Dynamic binding generation#

Dynamic generation produces bindings at runtime in the same environment where the CUDA C++ library is available. Bindings are inserted into Numba’s registries on the fly, so you can immediately use them.

When to use#

You are exploring a CUDA C++ library and want rapid iteration.
You control the runtime environment (development, prototyping, CI jobs).
You don’t want a separate build/distribution step for bindings.

Requirements#

CUDA Toolkit headers installed and discoverable.
clangdev available (see conda/environment.yaml).
Access to the CUDA C++ headers you want to bind.

Example#

Given a C++ declaration:

// demo.cuh
struct __attribute__((aligned(2))) __myfloat16
{
private:
  half data;

public:
  __host__ __device__ __myfloat16();

  __host__ __device__ __myfloat16(double val);

  __host__ __device__ operator double() const;
};

__host__ __device__ __myfloat16 operator+(const __myfloat16 &lh, const __myfloat16 &rh);

__device__ __myfloat16 hsqrt(const __myfloat16 a);

Numbast can generate and use bindings at runtime:

import os
from ast_canopy import parse_declarations_from_source
from numbast import bind_cxx_struct, bind_cxx_function, MemoryShimWriter

from numba import types, cuda
from numba.core.datamodel.models import PrimitiveModel

from cuda.core import Device

import numpy as np

# Query the compute capability of current device
dev = Device()
cc = f"sm_{dev.compute_capability.major}{dev.compute_capability.minor}"

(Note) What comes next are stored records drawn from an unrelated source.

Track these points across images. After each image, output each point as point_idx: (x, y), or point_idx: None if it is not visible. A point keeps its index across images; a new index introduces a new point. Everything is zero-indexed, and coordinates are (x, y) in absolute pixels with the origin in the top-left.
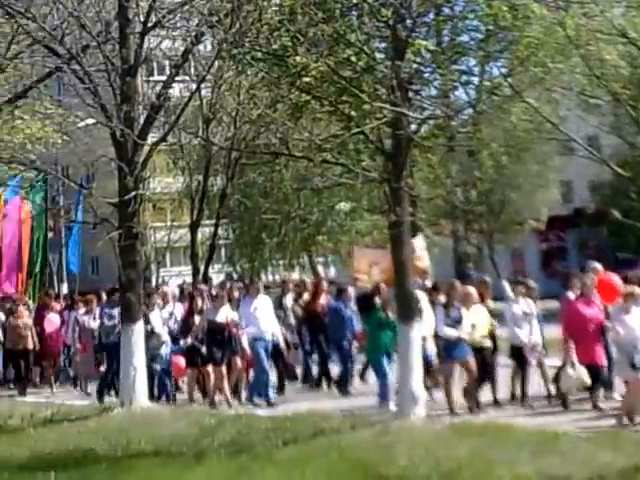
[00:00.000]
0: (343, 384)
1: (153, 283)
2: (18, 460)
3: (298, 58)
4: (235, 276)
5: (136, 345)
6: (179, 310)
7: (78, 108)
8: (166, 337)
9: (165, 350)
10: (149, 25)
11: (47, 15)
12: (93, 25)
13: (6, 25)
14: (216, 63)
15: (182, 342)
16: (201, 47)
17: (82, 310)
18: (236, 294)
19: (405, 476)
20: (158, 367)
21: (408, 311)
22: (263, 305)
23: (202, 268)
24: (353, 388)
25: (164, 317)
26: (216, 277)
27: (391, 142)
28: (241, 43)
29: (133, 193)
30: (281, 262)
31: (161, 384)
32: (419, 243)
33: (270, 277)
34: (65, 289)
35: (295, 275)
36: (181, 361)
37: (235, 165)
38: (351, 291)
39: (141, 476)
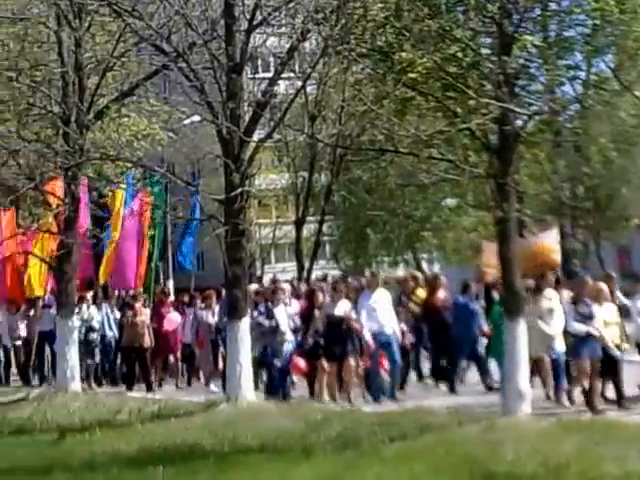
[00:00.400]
0: (453, 380)
1: (265, 280)
2: (126, 454)
3: (404, 54)
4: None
5: (242, 341)
6: (295, 306)
7: (184, 105)
8: (290, 335)
9: (287, 347)
10: (255, 23)
11: (154, 13)
12: (199, 23)
13: (113, 24)
14: (321, 60)
15: (305, 340)
16: (306, 44)
17: (200, 306)
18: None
19: (512, 472)
20: (278, 364)
21: (515, 307)
22: (382, 299)
23: (307, 265)
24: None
25: (289, 313)
26: (320, 274)
27: (497, 138)
28: (347, 40)
29: (239, 190)
30: (385, 259)
31: (279, 381)
32: (553, 236)
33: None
34: (171, 285)
35: (399, 272)
36: (301, 362)
37: (340, 162)
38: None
39: (248, 471)
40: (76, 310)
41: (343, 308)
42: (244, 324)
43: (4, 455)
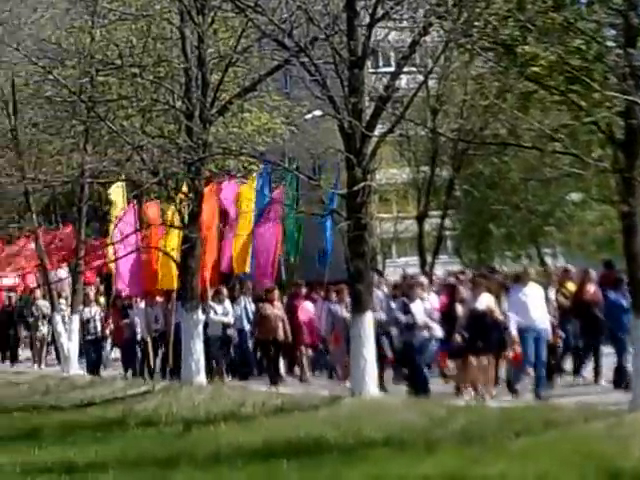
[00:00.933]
0: (622, 377)
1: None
2: (251, 447)
3: (527, 47)
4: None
5: (365, 335)
6: (434, 301)
7: (305, 100)
8: (439, 331)
9: (432, 344)
10: (377, 17)
11: (276, 9)
12: (321, 18)
13: (236, 19)
14: (443, 53)
15: (452, 336)
16: (428, 38)
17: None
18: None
19: None
20: (422, 359)
21: None
22: (534, 293)
23: (429, 259)
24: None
25: (427, 308)
26: (441, 268)
27: (622, 131)
28: (469, 33)
29: (361, 184)
30: (508, 253)
31: (423, 377)
32: None
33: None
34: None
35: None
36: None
37: (462, 156)
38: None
39: (372, 465)
40: (211, 304)
41: (485, 302)
42: (368, 318)
43: (131, 447)
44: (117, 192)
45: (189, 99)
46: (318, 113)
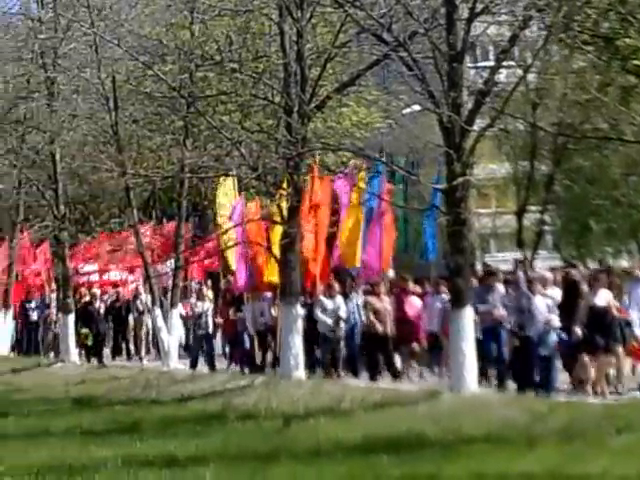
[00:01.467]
0: None
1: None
2: (350, 442)
3: (628, 40)
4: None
5: (465, 330)
6: (557, 295)
7: (403, 94)
8: (556, 322)
9: (551, 337)
10: (476, 11)
11: (374, 3)
12: (420, 12)
13: (334, 14)
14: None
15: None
16: (527, 32)
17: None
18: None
19: None
20: (544, 352)
21: None
22: None
23: (528, 254)
24: None
25: (548, 304)
26: (541, 264)
27: None
28: (569, 27)
29: (461, 179)
30: (608, 249)
31: (542, 370)
32: None
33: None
34: (391, 273)
35: (623, 262)
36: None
37: (562, 150)
38: None
39: (472, 461)
40: (322, 300)
41: (605, 298)
42: (467, 313)
43: (231, 441)
44: (227, 186)
45: (288, 94)
46: (417, 108)
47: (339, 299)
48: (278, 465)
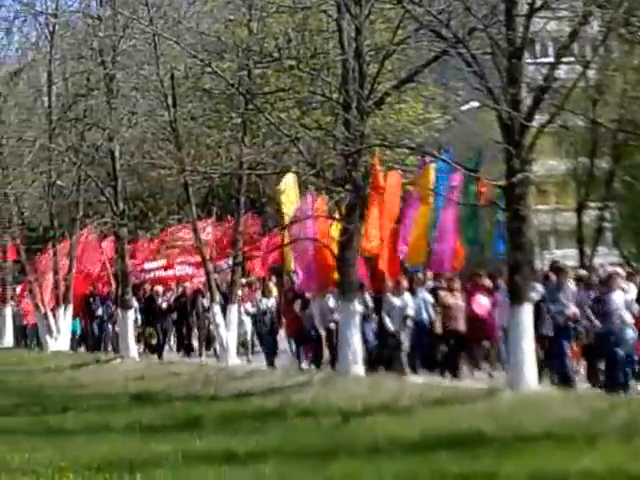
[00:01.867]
0: None
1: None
2: (409, 439)
3: None
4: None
5: (524, 327)
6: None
7: (462, 91)
8: (629, 319)
9: (631, 335)
10: (535, 7)
11: (433, 0)
12: (479, 8)
13: (392, 11)
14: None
15: None
16: (587, 27)
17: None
18: None
19: None
20: (622, 352)
21: None
22: None
23: (588, 251)
24: None
25: (627, 300)
26: (601, 260)
27: None
28: (630, 22)
29: (520, 176)
30: None
31: (619, 369)
32: None
33: None
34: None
35: None
36: None
37: (622, 146)
38: None
39: (531, 458)
40: (389, 298)
41: None
42: (526, 310)
43: (290, 438)
44: (289, 183)
45: (346, 91)
46: (475, 104)
47: (407, 296)
48: (337, 462)
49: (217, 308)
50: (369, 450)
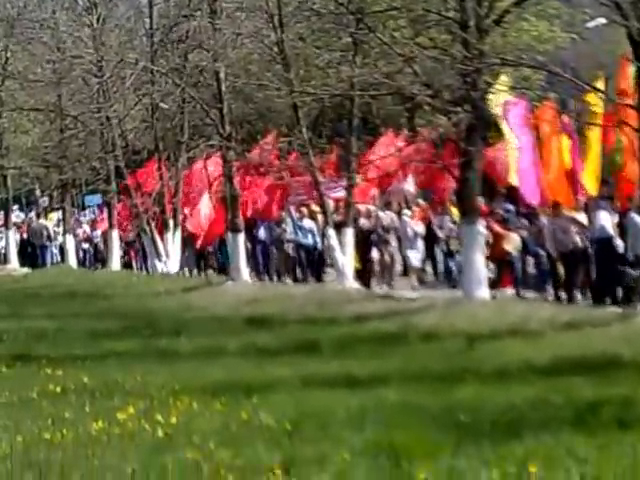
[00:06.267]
0: None
1: None
2: (539, 363)
3: None
4: None
5: None
6: None
7: (588, 7)
8: None
9: None
10: None
11: None
12: None
13: None
14: None
15: None
16: None
17: None
18: None
19: None
20: None
21: None
22: None
23: None
24: None
25: None
26: None
27: None
28: None
29: None
30: None
31: None
32: None
33: None
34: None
35: None
36: None
37: None
38: None
39: None
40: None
41: None
42: None
43: (413, 361)
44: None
45: (463, 8)
46: (603, 21)
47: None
48: (464, 386)
49: (332, 231)
50: (497, 375)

# Parse the header as AST and read all declarations
source = os.path.join(os.path.dirname(__file__), "demo.cuh")
# Choose a compute capability that matches your GPU
decls = parse_declarations_from_source(source, [source], cc)

# Create a shim and generate bindings
shim_writer = MemoryShimWriter(f'#include "{source}"')

# Make Numba bindings from the declarations
# New type "myfloat16" is a Number type, data model is PrimitiveModel.
myfloat16 = bind_cxx_struct(shim_writer, decls.structs[0], types.Number, PrimitiveModel)
bind_cxx_function(shim_writer, decls.functions[0])
hsqrt = bind_cxx_function(shim_writer, decls.functions[1])

# Use within Numba
@cuda.jit(link=shim_writer.links())
def kernel(arr):
    one = myfloat16(1.0)
    two = myfloat16(2.0)
    three = one + two
    sqrt3 = hsqrt(three)
    arr[0] = types.float64(three)
    arr[1] = types.float64(sqrt3)

arr = np.array([0.0, 0.0], dtype=np.float64)
kernel[1, 1](arr)
np.testing.assert_allclose(arr, [3.0, np.sqrt(3.0)], rtol=1e-2)

Guidance and best practices#

Ensure the CUDA toolkit found at generation time is the same as the runtime toolkit.
Match the compute capability (e.g., sm_80) to your target GPU. We recommend using cuda.core to discover the compute capability of the current device.
Keep header search paths consistent; custom include directories can be supplied to the parser if needed.

Differences vs static generation#

No standalone Python module is produced; bindings live in memory.
No distribution step; ideal for internal development and experiments.
The environment must contain numbast, ast_canopy, and the CUDA headers.